- _Prompt_
Every line in the records below that holds the word "should" is to be copied.

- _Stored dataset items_
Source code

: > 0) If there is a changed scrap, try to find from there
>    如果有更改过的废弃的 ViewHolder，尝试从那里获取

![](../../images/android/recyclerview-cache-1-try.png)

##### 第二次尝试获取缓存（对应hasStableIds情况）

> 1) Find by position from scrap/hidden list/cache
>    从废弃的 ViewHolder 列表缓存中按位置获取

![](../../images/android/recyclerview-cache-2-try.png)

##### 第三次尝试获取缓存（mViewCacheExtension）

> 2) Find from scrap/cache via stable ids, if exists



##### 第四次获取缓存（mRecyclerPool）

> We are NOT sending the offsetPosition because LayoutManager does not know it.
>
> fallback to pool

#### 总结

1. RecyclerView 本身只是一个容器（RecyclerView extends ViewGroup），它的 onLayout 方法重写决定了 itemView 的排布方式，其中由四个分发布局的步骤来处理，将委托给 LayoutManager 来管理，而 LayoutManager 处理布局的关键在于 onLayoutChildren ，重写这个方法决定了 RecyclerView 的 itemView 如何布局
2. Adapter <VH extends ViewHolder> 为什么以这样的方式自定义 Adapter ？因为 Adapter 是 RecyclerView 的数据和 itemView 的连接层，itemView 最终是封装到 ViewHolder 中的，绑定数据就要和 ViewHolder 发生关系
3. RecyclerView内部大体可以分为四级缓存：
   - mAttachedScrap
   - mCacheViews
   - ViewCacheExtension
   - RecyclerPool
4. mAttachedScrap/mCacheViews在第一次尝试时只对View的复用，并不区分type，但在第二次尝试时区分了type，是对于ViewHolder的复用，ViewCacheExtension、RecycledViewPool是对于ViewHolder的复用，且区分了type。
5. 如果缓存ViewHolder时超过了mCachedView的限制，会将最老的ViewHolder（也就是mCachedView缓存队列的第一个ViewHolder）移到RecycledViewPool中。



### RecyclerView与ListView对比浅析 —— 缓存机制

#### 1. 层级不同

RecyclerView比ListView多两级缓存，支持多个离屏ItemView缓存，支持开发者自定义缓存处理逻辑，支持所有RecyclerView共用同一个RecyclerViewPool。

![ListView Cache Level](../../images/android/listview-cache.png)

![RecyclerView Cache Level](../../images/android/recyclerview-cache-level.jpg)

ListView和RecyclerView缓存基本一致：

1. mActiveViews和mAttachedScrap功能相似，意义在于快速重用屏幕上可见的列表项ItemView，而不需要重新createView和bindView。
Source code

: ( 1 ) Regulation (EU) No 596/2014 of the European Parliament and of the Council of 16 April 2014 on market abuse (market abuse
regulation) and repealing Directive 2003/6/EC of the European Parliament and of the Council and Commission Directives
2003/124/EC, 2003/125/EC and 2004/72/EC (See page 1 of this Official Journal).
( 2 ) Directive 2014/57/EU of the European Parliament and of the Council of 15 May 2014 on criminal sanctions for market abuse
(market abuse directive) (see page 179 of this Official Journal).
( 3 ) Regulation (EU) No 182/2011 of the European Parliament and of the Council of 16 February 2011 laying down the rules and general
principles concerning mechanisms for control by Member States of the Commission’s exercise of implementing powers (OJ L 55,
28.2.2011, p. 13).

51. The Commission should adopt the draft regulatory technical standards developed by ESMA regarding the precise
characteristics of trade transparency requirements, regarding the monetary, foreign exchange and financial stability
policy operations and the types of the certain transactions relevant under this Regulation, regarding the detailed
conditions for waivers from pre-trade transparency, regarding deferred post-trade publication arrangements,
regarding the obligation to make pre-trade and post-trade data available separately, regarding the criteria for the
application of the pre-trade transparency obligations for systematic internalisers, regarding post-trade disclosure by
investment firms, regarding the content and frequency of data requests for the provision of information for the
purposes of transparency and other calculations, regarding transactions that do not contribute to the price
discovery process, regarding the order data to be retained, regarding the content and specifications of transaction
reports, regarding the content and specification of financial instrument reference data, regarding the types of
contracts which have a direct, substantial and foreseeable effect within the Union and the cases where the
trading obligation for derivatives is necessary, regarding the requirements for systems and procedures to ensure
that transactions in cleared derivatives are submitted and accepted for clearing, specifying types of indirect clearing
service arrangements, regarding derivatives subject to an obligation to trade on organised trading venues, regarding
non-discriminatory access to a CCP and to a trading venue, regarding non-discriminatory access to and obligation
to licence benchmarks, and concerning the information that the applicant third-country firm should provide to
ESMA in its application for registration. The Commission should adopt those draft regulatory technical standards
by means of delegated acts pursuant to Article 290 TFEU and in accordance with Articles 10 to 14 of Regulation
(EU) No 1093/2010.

- _Your response_
51. The Commission should adopt the draft regulatory technical standards developed by ESMA regarding the precise
to licence benchmarks, and concerning the information that the applicant third-country firm should provide to
ESMA in its application for registration. The Commission should adopt those draft regulatory technical standards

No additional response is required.